What happens in chat
In attended chats
In a normal chat with a person:
- The assistant triggers the form.
- The form appears in the conversation.
- The user completes and submits it.
- Theta Assist posts the submission back into the thread.
- The assistant continues from that submission.
In unattended runs
In unattended or background runs, Theta Assist cannot wait for someone to fill in a form.
Instead of showing an interactive form, the form definition is used as structured guidance for the run. Where information is missing, the run may need to rely on available context rather than user input.

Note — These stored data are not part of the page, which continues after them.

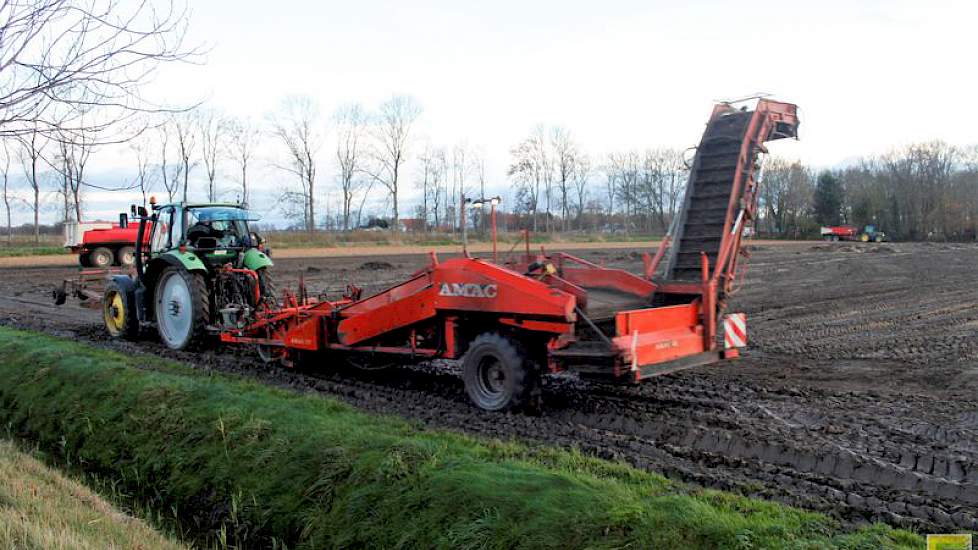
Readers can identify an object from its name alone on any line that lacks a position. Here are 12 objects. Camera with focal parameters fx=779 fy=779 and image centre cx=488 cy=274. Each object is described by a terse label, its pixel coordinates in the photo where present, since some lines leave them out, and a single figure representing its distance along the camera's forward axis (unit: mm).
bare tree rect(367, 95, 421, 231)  64875
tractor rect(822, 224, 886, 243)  67325
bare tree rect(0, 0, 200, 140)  4754
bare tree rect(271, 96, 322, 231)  61812
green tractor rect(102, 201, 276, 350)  10789
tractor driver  11164
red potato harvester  7199
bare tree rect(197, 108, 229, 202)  60344
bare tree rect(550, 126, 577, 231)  74544
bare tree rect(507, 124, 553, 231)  71381
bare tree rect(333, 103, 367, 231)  65750
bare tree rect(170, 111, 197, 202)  56019
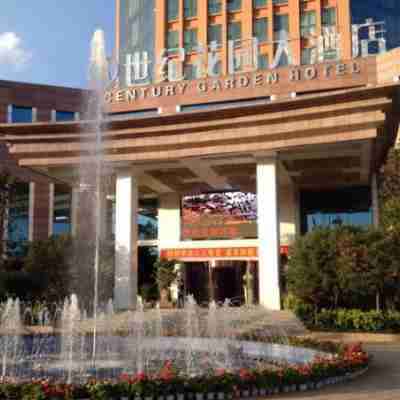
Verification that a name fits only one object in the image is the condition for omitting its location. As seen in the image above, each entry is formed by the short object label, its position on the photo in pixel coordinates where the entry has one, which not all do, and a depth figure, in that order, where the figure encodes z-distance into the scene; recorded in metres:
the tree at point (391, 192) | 20.72
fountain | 11.80
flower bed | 8.34
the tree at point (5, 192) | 29.23
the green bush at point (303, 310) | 20.75
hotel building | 23.98
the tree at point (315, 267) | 20.28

Form availability in chat history
A form may become unavailable if:
- the thread is read-only
- the form has already been submitted
- the conversation has moved on
When this happens, the form can still stay visible in the thread, but it can no longer be submitted.
Limits and validation
Theta Assist validates forms when they are saved.
Key limits include:
- up to 20 forms per assistant
- up to 50 fields per form
- up to 50 options in a select field
- unique form names within an assistant
- unique field names within a form
Theta Assist also checks things like:
- required fields
- valid field types
- number ranges
- date rules
- allowed attachment extensions
Tips for writing good forms
- Use clear, specific field labels.
- Keep help text short and practical.
- Only ask for information the assistant actually needs.
- Use attachment fields when reviewing a file is part of the workflow.
- Test the form in chat before sharing the assistant with others.
- Use separate forms when different request types need different questions.
After completing the task
After you create your form:
- test it in a real chat
- check how the submitted message appears
- confirm the assistant responds correctly to the submitted values
- review any attachment restrictions before sharing the assistant
If you plan to reuse the form, export it after testing.